### Reading passage
■ ■ ■ ■ ■ ■ ■

In academic careers as in others, circumstances can land you in what are popularly called “minefields.” But Timothy Swager’s role as an MIT professor of chemistry has put him in the middle of a real minefield.

Well, almost real. Involved in an effort to create a new mine-detecting system, Swager last year went explosive-hunting in a specially created field at the request of his program’s overseer, Regina Dugan of the Defense Advanced Research Projects Agency (DARPA). “She wanted us to get a taste of what it’s really like,” says Swager.

This wasn’t a standard minefield. The mines are deactivated. And the field itself occupies a super-secure patch of a Missouri Army base. Still, the experience stayed with Swager.

After you get a signal on your metal detector, he explains, “you get low–basically down on your stomach–because the pressure points that set a mine off are oriented vertically, so you want to come at it from the side. It makes you appreciate just how laborious the work is.”

Finding mines faster

Though Swager’s well-being wasn’t at risk, millions of people around the world do face real danger from mines. The Kosovo conflict put the situation in the spotlight; returned Kosovars are still losing limbs and even their lives to mines laid before or during the war. But Kosovo is just the tip of the iceberg.

“It’s been estimated there are 120 million live mines in minefields around the world,” says Swager, “but that’s an old estimate; I suspect that number is higher after Kosovo.”

The hidden explosives are in war zones new and old. Cambodia, for example, is still mine-ridden years after hostilities in that country died down.

Since virtually all mines contain metal, de-mining crews can root them out with metal detectors, but it’s brutally time-consuming work. One basic problem: many of today’s mines contain little metal. “You can set your detector to detect very small amounts,” notes the faculty member, “but you may get hundreds and even thousands of false positives before you find a mine.”

Swager aims to improve that situation. He’s working under a DARPA effort called the Unexploded Ordnance Detection Program, or, more informally, the Dog’s Nose Program (so named because trained dogs bring highly sensitive smelling skills to anti-mine work.) His goal is a technology that can sniff out TNT molecules in the air over buried mines.

■ ■ ■ ■ ■ ■ ■

### Material provided

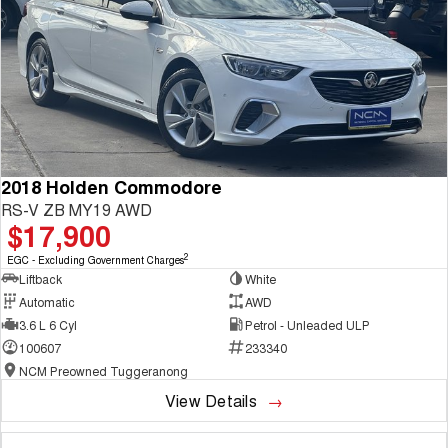
2018 Holden Commodore
RS-V ZB MY19 AWD
$17,900
2
EGC - Excluding Government Charges
Liftback
White
Automatic
AWD
3.6 L 6 Cyl
Petrol - Unleaded ULP
100607
233340
NCM Preowned Tuggeranong
View Details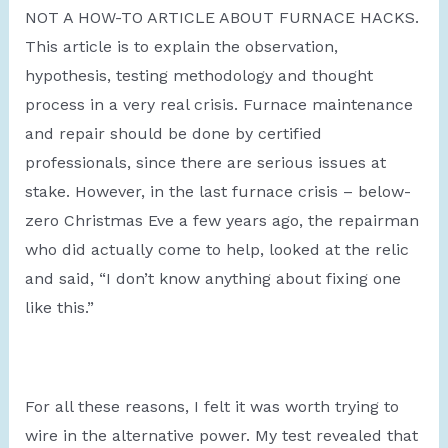
NOT A HOW-TO ARTICLE ABOUT FURNACE HACKS.
This article is to explain the observation,
hypothesis, testing methodology and thought
process in a very real crisis. Furnace maintenance
and repair should be done by certified
professionals, since there are serious issues at
stake. However, in the last furnace crisis – below-
zero Christmas Eve a few years ago, the repairman
who did actually come to help, looked at the relic
and said, “I don’t know anything about fixing one
like this.”
For all these reasons, I felt it was worth trying to
wire in the alternative power. My test revealed that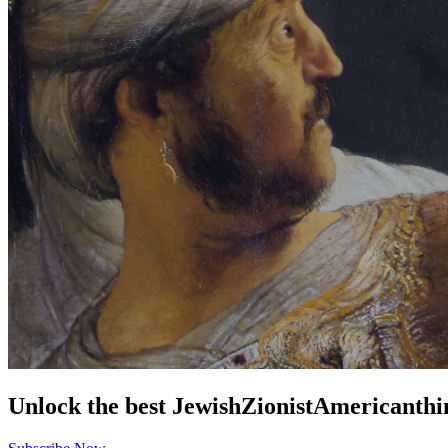
Unlock the best
Jewish
Zionist
American
thi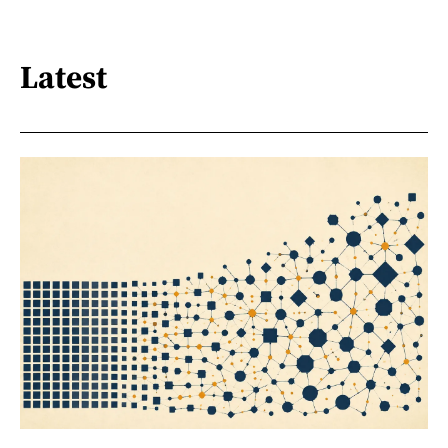
Latest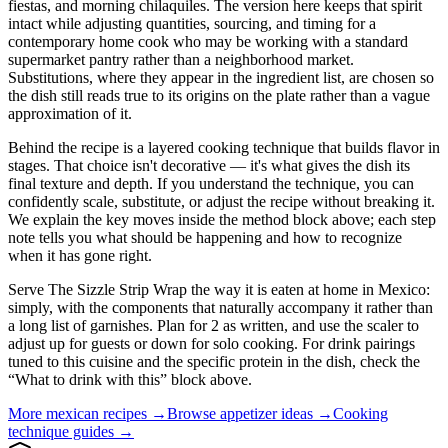
fiestas, and morning chilaquiles. The version here keeps that spirit
intact while adjusting quantities, sourcing, and timing for a
contemporary home cook who may be working with a standard
supermarket pantry rather than a neighborhood market.
Substitutions, where they appear in the ingredient list, are chosen so
the dish still reads true to its origins on the plate rather than a vague
approximation of it.
Behind the recipe is a layered cooking technique that builds flavor in
stages. That choice isn't decorative — it's what gives the dish its
final texture and depth. If you understand the technique, you can
confidently scale, substitute, or adjust the recipe without breaking it.
We explain the key moves inside the method block above; each step
note tells you what should be happening and how to recognize
when it has gone right.
Serve The Sizzle Strip Wrap the way it is eaten at home in Mexico:
simply, with the components that naturally accompany it rather than
a long list of garnishes. Plan for 2 as written, and use the scaler to
adjust up for guests or down for solo cooking. For drink pairings
tuned to this cuisine and the specific protein in the dish, check the
“What to drink with this” block above.
More
mexican
recipes →
Browse
appetizer
ideas →
Cooking
technique guides →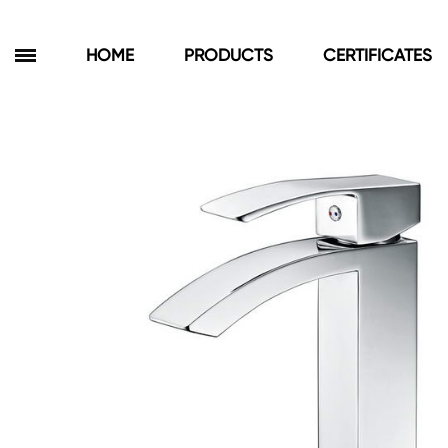
HOME
PRODUCTS
CERTIFICATES
Products
Bathroom Cabinets
Floor Cabinets
Wall Cabinets
Towel Cabinets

■ ■ ■ ■ ■ ■ ■

Rewrite the mine-detection article, starting at "Finding mines faster" and ending at "of the iceberg.", with "spotlight" changed to "headlines".

### Task solution
Finding mines faster

Though Swager’s well-being wasn’t at risk, millions of people around the world do face real danger from mines. The Kosovo conflict put the situation in the headlines; returned Kosovars are still losing limbs and even their lives to mines laid before or during the war. But Kosovo is just the tip of the iceberg.